Winterizing Mistake #3: Forgetting About Your Outdoor Shower
This can be one of those out-of-sight, out-of-mind mistakes. Every time you’re hooked up to city water, the outside shower is ready for use—even if you don’t use it. Blow out and fill the shower lines with antifreeze just like your interior lines.
Winterizing Mistake #4: Not Closing Low Point Drains
After draining your low point drains, ensure they are completely closed before filling the water system with RV antifreeze.
Winterizing Mistake #5: Skipping Important Steps With Your Water Heater
Bypass and completely drain your water heater prior to adding antifreeze to the water system. If you have an electric water heater, always turn off the switch or breaker before starting this task to prevent damage to the heating element. It’s important not to forget the drain plugs or anode rod if these are features that are a part of your unit.
Not all RVs are equipped with a water heater bypass kit. Make sure your RV has one installed and you understand how to use it. Aftermarket kits can be purchased and installed if your RV does not have one.
Winterizing Mistake #6: Waiting Too Long to Purchase Antifreeze and ‘Trusting the Weather’
Don’t let early winter storms or freezing temperatures catch you off guard. Buy your antifreeze early and be prepared if the temperature takes a sudden drop.
Several factors play into how fast a problem can occur in freezing temperatures. It’s best to take precautions anytime the temps will get below 32 degrees Fahrenheit. If the temps are dipping down to freezing and you haven’t been able to winterize—don’t panic, just run the heater on low that night. Yes, it will cost you money in propane, but you will save your pipes and tanks.
Winterizing Mistake #7: Leaving Items in Your Cabinets
Open all of the cabinets and outside storage compartments to remove maintenance supplies, food items, soaps, toiletries, and anything else with liquid in it. It’s easy to forget about those items in the back of the cabinets and because of this, we’ve come back to some sticky situations. We’ve forgotten about a water bottle in a hiking pack before and returned to a frozen bag.
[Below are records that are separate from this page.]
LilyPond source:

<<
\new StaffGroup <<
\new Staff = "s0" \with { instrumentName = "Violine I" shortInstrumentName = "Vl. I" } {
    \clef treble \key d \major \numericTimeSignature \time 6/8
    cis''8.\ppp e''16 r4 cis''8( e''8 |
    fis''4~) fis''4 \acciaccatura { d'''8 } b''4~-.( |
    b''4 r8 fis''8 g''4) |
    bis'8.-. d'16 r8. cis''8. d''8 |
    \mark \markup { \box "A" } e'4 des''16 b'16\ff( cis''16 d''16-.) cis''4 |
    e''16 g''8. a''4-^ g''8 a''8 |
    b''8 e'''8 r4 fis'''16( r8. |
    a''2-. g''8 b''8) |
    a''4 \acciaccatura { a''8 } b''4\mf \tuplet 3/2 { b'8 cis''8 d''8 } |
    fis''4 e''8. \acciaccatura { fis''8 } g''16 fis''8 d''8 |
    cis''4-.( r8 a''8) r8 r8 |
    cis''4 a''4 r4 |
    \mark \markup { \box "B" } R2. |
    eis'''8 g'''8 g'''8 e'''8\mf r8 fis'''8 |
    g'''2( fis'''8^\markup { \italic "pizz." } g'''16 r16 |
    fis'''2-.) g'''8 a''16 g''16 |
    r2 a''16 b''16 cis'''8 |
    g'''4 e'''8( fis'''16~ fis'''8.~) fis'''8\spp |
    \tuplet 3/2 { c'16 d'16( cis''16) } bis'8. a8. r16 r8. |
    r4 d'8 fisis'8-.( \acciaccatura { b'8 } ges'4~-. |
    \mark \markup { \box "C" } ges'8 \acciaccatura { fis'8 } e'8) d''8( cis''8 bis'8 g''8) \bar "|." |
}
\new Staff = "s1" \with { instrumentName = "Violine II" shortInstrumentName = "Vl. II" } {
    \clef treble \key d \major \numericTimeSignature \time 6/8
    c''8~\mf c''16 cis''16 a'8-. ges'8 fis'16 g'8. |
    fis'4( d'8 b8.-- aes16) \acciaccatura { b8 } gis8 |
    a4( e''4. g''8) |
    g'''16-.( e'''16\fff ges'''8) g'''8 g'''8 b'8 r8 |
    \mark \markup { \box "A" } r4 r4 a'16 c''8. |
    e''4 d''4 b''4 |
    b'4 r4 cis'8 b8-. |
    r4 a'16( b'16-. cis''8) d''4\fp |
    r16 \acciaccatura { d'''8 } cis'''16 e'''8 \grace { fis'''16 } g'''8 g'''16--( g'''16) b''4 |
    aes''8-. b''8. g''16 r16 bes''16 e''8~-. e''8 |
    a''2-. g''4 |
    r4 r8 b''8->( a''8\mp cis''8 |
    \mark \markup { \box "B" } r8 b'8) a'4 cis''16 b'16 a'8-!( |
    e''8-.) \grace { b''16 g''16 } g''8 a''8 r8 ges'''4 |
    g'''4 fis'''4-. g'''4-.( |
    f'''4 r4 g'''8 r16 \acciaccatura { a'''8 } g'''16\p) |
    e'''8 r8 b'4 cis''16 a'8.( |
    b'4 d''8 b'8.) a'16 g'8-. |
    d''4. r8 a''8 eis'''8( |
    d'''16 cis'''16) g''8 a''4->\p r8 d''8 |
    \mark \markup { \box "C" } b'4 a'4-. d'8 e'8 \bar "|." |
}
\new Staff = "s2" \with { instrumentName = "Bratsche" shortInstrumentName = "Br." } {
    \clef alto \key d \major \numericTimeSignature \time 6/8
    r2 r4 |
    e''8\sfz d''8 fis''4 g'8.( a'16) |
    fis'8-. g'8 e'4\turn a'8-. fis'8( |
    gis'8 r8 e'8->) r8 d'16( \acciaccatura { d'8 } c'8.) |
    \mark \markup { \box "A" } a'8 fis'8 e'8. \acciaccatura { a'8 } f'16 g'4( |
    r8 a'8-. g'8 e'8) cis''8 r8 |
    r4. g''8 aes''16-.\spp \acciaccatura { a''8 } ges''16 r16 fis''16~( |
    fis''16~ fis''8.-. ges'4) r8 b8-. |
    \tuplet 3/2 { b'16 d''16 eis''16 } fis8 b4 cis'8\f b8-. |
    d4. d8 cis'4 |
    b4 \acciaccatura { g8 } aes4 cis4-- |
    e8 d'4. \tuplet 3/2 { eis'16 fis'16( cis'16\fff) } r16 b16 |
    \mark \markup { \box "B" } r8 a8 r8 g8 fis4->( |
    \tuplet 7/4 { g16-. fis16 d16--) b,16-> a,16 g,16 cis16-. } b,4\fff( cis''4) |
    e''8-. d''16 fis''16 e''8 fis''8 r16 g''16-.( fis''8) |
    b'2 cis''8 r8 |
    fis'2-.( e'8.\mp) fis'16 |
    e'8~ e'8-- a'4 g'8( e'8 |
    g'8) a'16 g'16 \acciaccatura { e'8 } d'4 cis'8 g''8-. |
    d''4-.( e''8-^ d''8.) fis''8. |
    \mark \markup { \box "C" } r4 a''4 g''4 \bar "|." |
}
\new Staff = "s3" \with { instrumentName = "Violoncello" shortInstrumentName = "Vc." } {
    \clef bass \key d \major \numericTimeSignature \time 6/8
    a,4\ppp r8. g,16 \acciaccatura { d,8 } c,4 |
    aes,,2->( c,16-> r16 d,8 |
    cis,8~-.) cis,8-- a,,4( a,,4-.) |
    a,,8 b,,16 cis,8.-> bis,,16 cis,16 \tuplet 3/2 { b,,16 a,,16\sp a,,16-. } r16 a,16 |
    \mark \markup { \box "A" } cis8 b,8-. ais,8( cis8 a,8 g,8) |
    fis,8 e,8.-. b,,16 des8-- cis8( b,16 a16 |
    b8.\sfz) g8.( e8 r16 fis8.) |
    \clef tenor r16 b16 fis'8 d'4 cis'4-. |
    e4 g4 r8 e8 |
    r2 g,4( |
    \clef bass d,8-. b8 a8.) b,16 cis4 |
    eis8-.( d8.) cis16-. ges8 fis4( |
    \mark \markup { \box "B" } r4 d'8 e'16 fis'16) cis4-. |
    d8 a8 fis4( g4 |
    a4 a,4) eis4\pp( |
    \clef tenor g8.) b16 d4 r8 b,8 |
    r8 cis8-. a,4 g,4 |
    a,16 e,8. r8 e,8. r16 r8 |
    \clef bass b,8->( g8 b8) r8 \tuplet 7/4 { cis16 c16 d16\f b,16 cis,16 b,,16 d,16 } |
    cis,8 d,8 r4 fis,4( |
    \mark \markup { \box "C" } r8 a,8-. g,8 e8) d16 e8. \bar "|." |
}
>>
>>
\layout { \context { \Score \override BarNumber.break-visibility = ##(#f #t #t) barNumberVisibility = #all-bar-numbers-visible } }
Winterizing Mistake #8: Leaving Fluids in Your RV
Change your diesel fuel (summer blend) to winter diesel (winter blend), or get a winter additive before you store your RV. If forgotten, you could end up with gelled fuel. We also change our windshield fluid to a winter blend to avoid a cracked reservoir or pump.
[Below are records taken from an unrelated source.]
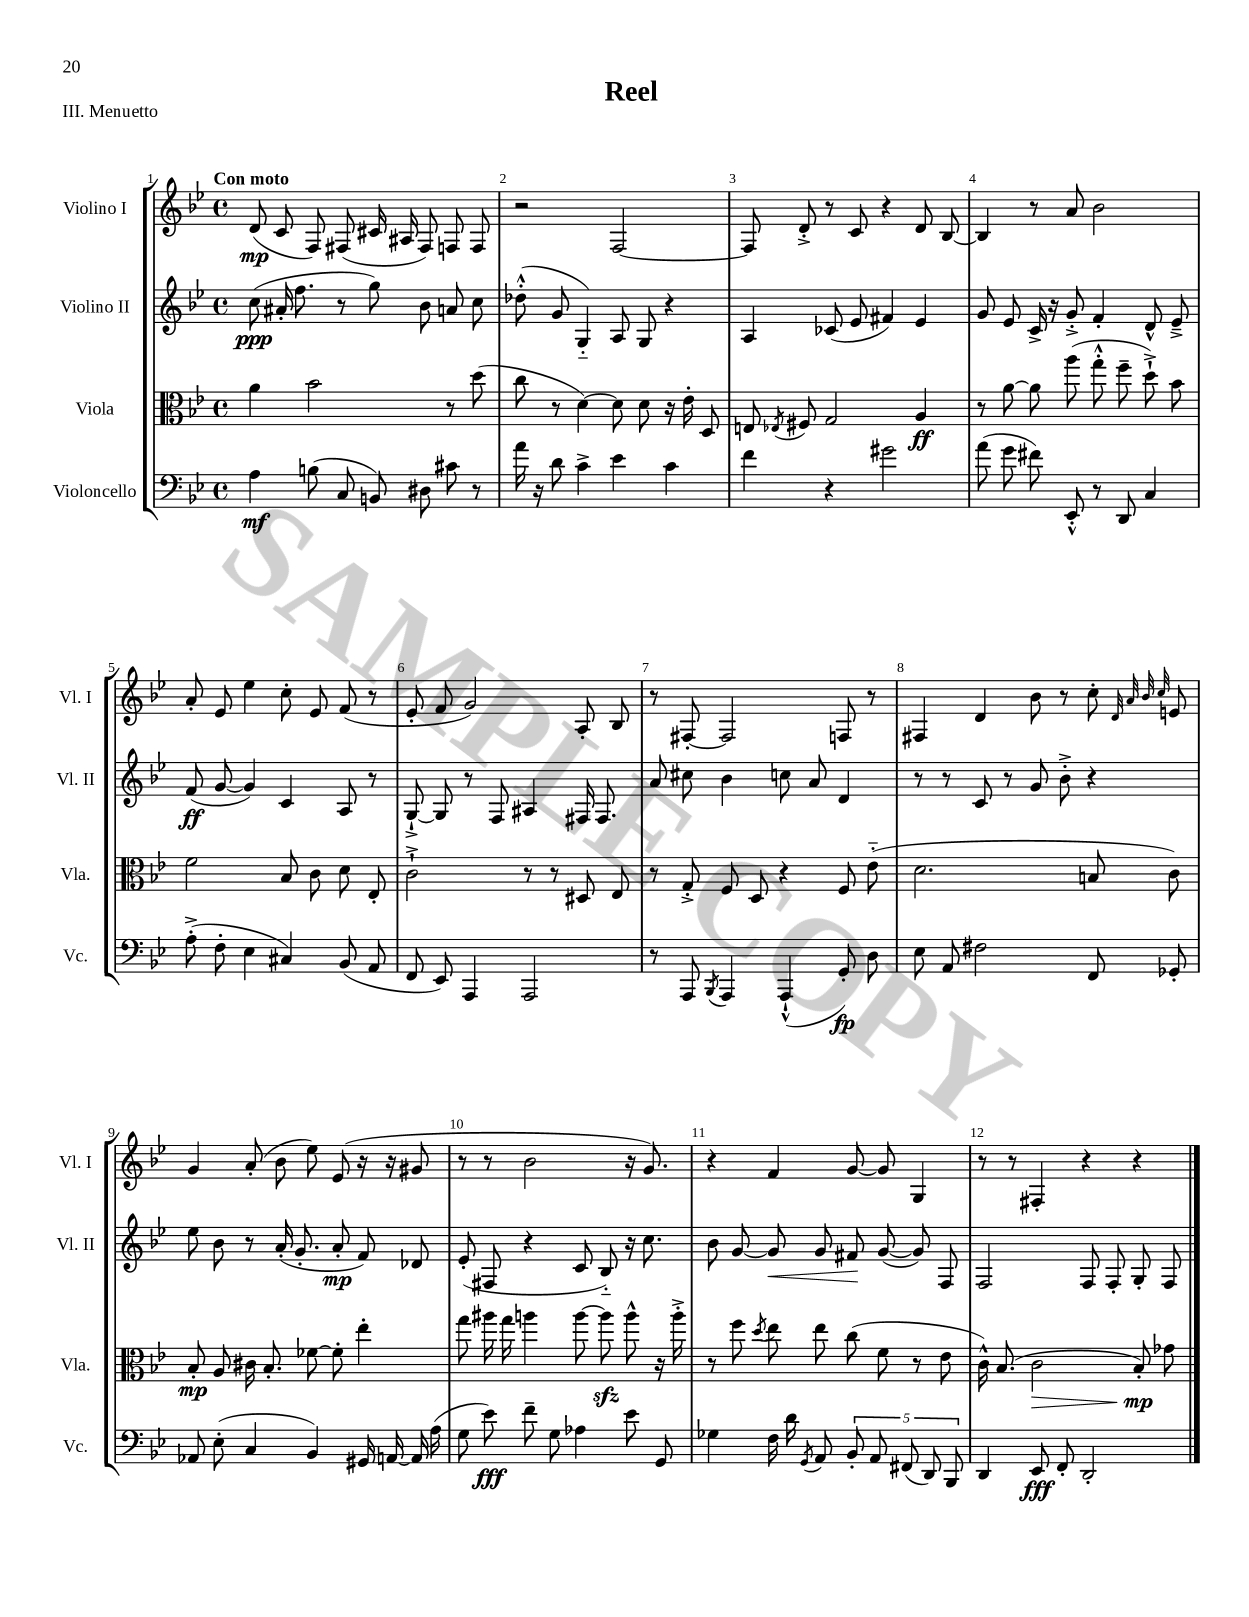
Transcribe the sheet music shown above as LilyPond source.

\header { title = "Reel" piece = "III. Menuetto" }
<<
\new StaffGroup <<
\new Staff = "s0" \with { instrumentName = "Violino I" shortInstrumentName = "Vl. I" } {
    \clef treble \key bes \major \defaultTimeSignature \time 4/4 \tempo "Con moto"
    \autoBeamOff d'8\mp( c'8 f8) fis8( cis'16 ais16 fis8) f8 f8 |
    r2 f2~ |
    f8 d'8-.-> r8 c'8 r4 d'8 bes8~ |
    bes4 r8 a'8 bes'2 |
    a'8-. ees'8 ees''4 c''8-. ees'8 f'8( r8 |
    ees'8-. f'8 g'2) a8-. bes8 |
    r8 fis8~-. fis2 f8 r8 |
    fis4 d'4 bes'8 r8 c''8-. \grace { d'32 a'32 bes'32 c''32 } e'8 |
    g'4 a'8-.( bes'8 ees''8) ees'8( r16 r16 gis'8 |
    r8 r8 bes'2 r16 g'8.) |
    r4 f'4 g'8~ g'8 g4 |
    r8 r8 fis4-. r4 r4 \bar "|." |
}
\new Staff = "s1" \with { instrumentName = "Violino II" shortInstrumentName = "Vl. II" } {
    \clef treble \key bes \major \defaultTimeSignature \time 4/4
    \autoBeamOff c''8\ppp( ais'16-. f''8. r8 g''8) bes'8 a'8 c''8 |
    des''8-.-^( g'8 g4-_) a8 g8 r4 |
    a4 ces'8( ees'8 fis'4) ees'4 |
    g'8 ees'8 c'16-> r16 g'8-.-> f'4-. d'8-^ ees'8---> |
    f'8\ff( g'8~ g'4) c'4 a8 r8 |
    g8~-!-> g8 r8 f8 ais4 fis16 fis8. |
    a'8 cis''8 bes'4 c''8 a'8 d'4 |
    r8 r8 c'8 r8 g'8 bes'8-.-> r4 |
    ees''8 bes'8 r8 a'16-.( g'8.-. a'8-.\mp f'8) des'8 |
    ees'8-.( fis8 r4 c'8 bes8-_) r16 c''8. |
    bes'8 g'8~ g'8\< g'8 fis'8\! g'8~( g'8) f8 |
    f2 f8 f8-. g8-. f8 \bar "|." |
}
\new Staff = "s2" \with { instrumentName = "Viola" shortInstrumentName = "Vla." } {
    \clef alto \key bes \major \defaultTimeSignature \time 4/4
    \autoBeamOff a'4 bes'2 r8 d''8( |
    c''8 r8 d'4~) d'8 d'8 r16 ees'16-. d8 |
    e8 \acciaccatura { ees8 } fis8 g2 a4\ff |
    r8 a'8~ a'8 a''8( g''8-.-^ f''8-- d''8-!->) bes'8 |
    f'2 bes8 c'8 d'8 ees8-. |
    c'2-!-> r8 r8 dis8 ees8 |
    r8 g8-.-> f8 d8 r4 f8 ees'8-_( |
    d'2. b8 c'8) |
    bes8-.\mp a8 cis'16 bes8.-. fes'8~ fes'8-. ees''4-. |
    g''8 ais''16 g''16 a''4 a''8~ a''8\sfz a''8-^ r16 a''16-.-> |
    r8 f''8 \acciaccatura { d''8 } ees''8 ees''8 c''8( f'8 r8 ees'8 |
    c'16-^) bes8.( c'2\> bes8-.\mp\!) ges'8 \bar "|." |
}
\new Staff = "s3" \with { instrumentName = "Violoncello" shortInstrumentName = "Vc." } {
    \clef bass \key bes \major \defaultTimeSignature \time 4/4
    \autoBeamOff a4\mf b8( c8 b,8) dis8 cis'8 r8 |
    a'16 r16 d'8 c'4-> ees'4 c'4 |
    f'4 r4 gis'2 |
    a'8( g'8 fis'8) ees,8-.-^ r8 d,8 c4 |
    a8-.->( f8-. ees4 cis4) bes,8( a,8 |
    f,8 ees,8) a,,4 a,,2 |
    r8 a,,8 \acciaccatura { bes,,8 } a,,4 a,,4-!-^( g,8-.\fp) d8 |
    ees8 a,8 fis2 f,8 ges,8-. |
    aes,8 ees8-.( c4 bes,4) gis,16 a,16~ a,16 a16( |
    g8 ees'8\fff) f'8-- g8 aes4 ees'8 g,8 |
    ges4 f16 d'16 \acciaccatura { g,8 } a,8 \tuplet 5/4 { bes,8-. a,8 fis,8( d,8) bes,,8 } |
    d,4 ees,8\fff f,8-. d,2-. \bar "|." |
}
>>
>>
\layout { \context { \Score \override BarNumber.break-visibility = ##(#f #t #t) barNumberVisibility = #all-bar-numbers-visible } }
Winterizing Mistake #9: Not Covering Your RV
Whenever possible, you want to cover your unit. The UV from the sun can be just as damaging to your paint and tires in the winter as it is in the summer. Tire covers are inexpensive in comparison to purchasing new tires before your next trip.
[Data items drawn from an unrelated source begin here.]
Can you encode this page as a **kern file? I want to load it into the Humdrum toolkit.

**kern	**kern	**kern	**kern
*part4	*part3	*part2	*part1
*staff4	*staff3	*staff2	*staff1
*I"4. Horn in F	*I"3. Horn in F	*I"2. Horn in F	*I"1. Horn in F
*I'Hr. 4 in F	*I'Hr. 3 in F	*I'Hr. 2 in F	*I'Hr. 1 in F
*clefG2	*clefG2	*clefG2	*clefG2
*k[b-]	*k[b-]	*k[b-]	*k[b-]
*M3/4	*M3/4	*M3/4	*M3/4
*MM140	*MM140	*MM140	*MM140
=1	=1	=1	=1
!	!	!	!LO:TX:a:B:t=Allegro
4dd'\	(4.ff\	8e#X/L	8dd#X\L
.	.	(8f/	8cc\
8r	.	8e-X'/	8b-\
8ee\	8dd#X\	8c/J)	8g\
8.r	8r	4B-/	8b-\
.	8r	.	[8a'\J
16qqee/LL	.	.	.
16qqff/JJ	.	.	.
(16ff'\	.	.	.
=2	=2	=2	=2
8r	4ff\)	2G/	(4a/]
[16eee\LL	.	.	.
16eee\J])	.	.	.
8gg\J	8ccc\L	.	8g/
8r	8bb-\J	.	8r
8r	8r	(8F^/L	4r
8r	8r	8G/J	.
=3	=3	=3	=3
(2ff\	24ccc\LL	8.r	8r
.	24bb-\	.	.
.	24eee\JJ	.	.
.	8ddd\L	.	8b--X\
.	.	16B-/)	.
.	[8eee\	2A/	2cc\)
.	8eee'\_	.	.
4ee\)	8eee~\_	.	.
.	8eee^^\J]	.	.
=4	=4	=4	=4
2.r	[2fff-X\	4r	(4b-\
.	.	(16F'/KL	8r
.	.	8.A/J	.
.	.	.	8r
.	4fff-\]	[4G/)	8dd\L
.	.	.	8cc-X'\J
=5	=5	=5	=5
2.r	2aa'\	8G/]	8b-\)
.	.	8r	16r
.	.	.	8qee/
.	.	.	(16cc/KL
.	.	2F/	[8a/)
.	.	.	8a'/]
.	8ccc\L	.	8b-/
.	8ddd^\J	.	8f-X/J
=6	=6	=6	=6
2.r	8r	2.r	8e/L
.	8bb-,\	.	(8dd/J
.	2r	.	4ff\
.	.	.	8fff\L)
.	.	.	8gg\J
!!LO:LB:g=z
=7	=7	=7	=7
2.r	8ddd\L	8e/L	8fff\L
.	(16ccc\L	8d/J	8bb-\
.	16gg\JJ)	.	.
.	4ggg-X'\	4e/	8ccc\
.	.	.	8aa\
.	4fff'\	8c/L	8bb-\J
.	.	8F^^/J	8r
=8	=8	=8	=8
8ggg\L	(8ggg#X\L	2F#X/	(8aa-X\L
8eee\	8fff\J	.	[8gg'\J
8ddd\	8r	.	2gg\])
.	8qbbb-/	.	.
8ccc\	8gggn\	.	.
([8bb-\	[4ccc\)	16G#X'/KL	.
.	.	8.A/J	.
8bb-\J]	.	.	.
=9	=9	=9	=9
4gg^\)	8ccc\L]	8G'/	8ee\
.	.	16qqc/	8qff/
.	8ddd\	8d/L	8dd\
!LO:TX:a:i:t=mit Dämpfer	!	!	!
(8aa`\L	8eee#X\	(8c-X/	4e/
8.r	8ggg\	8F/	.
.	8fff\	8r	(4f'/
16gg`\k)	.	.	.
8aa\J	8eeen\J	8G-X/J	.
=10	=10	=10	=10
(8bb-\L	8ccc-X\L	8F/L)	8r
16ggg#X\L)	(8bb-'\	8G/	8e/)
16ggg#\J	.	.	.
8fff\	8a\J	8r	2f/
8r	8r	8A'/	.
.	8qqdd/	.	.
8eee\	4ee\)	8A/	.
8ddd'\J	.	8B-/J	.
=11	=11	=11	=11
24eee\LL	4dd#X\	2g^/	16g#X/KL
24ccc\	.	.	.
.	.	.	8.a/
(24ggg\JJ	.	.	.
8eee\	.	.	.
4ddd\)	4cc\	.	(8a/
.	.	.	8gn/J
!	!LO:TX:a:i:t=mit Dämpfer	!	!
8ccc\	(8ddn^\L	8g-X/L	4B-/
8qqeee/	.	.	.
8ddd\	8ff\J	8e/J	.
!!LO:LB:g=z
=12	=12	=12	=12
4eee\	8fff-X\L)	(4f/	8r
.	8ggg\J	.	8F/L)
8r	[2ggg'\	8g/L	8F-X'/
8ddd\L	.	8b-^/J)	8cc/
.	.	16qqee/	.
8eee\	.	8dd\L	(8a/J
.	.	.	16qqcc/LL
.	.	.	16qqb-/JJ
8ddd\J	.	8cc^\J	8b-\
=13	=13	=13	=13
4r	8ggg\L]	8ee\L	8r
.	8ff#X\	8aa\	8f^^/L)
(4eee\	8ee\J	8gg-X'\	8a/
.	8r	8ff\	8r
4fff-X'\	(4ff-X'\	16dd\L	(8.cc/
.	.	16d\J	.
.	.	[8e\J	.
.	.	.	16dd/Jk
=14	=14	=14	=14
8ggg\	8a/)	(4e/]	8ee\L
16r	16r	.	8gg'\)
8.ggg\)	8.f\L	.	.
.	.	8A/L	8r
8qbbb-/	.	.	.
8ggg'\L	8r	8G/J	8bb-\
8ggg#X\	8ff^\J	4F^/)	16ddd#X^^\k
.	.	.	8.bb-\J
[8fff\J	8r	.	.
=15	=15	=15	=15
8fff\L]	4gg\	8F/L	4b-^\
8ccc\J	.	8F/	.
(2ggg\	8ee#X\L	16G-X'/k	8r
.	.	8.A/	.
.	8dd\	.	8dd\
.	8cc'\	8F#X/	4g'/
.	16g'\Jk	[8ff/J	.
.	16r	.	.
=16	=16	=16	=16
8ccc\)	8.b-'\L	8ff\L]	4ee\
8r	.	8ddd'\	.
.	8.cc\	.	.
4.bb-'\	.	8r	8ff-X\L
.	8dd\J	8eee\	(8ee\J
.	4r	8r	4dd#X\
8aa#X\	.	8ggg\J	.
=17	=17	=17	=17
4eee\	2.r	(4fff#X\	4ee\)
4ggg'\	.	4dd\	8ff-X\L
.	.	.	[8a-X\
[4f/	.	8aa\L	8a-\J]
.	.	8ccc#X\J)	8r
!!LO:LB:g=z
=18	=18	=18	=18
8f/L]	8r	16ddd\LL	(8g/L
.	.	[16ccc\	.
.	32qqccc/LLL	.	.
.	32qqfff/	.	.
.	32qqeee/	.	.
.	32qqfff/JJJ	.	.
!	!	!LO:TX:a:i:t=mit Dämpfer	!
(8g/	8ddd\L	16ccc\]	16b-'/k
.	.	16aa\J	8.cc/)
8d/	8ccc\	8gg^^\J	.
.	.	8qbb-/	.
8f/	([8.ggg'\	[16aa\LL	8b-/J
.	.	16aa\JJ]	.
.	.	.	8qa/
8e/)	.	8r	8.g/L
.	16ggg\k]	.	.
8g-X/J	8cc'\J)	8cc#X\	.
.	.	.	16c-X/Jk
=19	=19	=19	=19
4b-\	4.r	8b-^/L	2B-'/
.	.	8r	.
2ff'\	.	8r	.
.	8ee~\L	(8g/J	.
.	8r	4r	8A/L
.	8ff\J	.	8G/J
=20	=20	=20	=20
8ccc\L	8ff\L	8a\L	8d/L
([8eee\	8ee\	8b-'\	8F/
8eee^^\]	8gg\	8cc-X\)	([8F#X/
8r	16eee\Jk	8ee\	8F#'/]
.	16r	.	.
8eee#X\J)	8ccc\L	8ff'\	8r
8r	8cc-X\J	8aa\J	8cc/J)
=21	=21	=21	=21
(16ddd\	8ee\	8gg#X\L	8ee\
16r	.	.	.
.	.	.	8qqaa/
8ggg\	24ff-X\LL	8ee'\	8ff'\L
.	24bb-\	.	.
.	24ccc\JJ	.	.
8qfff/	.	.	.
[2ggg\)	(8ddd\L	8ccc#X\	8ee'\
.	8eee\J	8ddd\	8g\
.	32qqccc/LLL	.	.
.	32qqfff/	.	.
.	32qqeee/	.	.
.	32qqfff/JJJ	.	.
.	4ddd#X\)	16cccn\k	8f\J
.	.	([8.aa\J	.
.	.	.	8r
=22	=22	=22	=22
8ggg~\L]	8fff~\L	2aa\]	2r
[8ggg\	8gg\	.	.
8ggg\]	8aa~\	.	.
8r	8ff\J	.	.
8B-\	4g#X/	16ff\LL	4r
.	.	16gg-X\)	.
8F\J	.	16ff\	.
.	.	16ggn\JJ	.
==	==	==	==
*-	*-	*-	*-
Winterizing Mistake #10: Not Embracing Cold Weather Camping
We often re-winterize multiple times over the winter so we can go cold weather camping. Make a quick checklist (you can use the Togo RV app for this) from your manufacturer’s manual and keep it handy. It makes running through all the steps easier without worrying about skipping anything. If you don’t feel like winterizing your fresh lines multiple times, we’ve gone on trips using only our black tank and bringing water with us.
You can camp in a winterized unit and just not use water. A Thetford Porta Potti is a great bathroom alternative in a winterized RV.
Whatever you do, don’t let winterization and freezing temps hinder your traveling experience. We’ve taken some of our favorite trips during the winter months and will always make the extra effort to dewinterize and re-winterize to not miss out on new adventures.